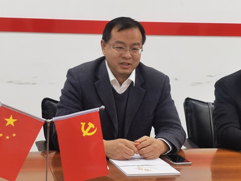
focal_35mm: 81
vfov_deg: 18.2
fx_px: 564
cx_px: 120
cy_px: 90
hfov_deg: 24.1
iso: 250
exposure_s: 1/33.3
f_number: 2.4
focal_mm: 7.48
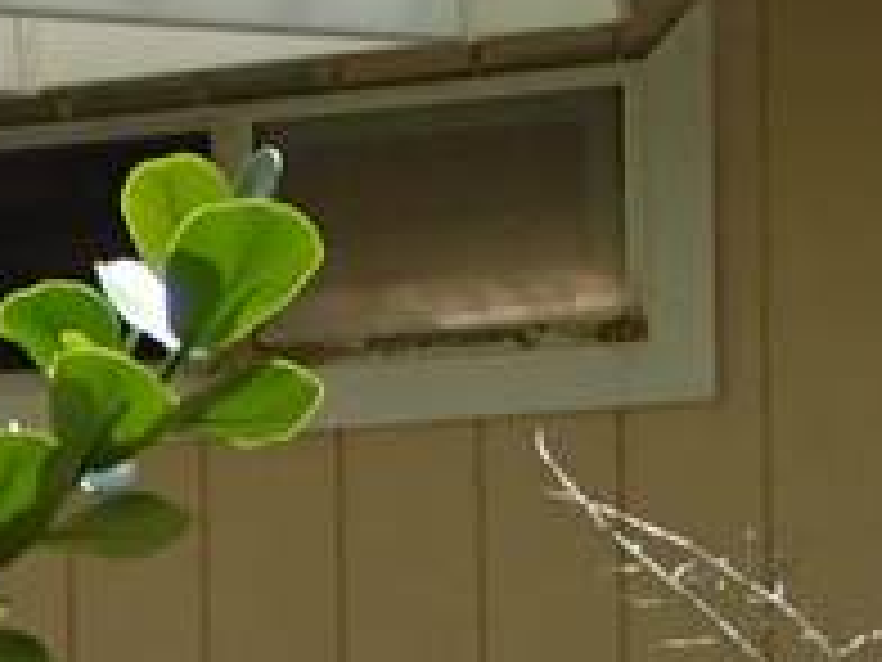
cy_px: 1279
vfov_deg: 4.9
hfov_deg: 6.0
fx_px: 7669
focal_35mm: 301
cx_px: -1944
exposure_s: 1/500
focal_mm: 8.41
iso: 100
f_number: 4.5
※ ※ ※
◆ **WRITTEN TASK**: The whole listing must come back verbatim, with no pictures included.

◆ **RESULT**:
focal_35mm: 81
vfov_deg: 18.2
fx_px: 564
cx_px: 120
cy_px: 90
hfov_deg: 24.1
iso: 250
exposure_s: 1/33.3
f_number: 2.4
focal_mm: 7.48
cy_px: 1279
vfov_deg: 4.9
hfov_deg: 6.0
fx_px: 7669
focal_35mm: 301
cx_px: -1944
exposure_s: 1/500
focal_mm: 8.41
iso: 100
f_number: 4.5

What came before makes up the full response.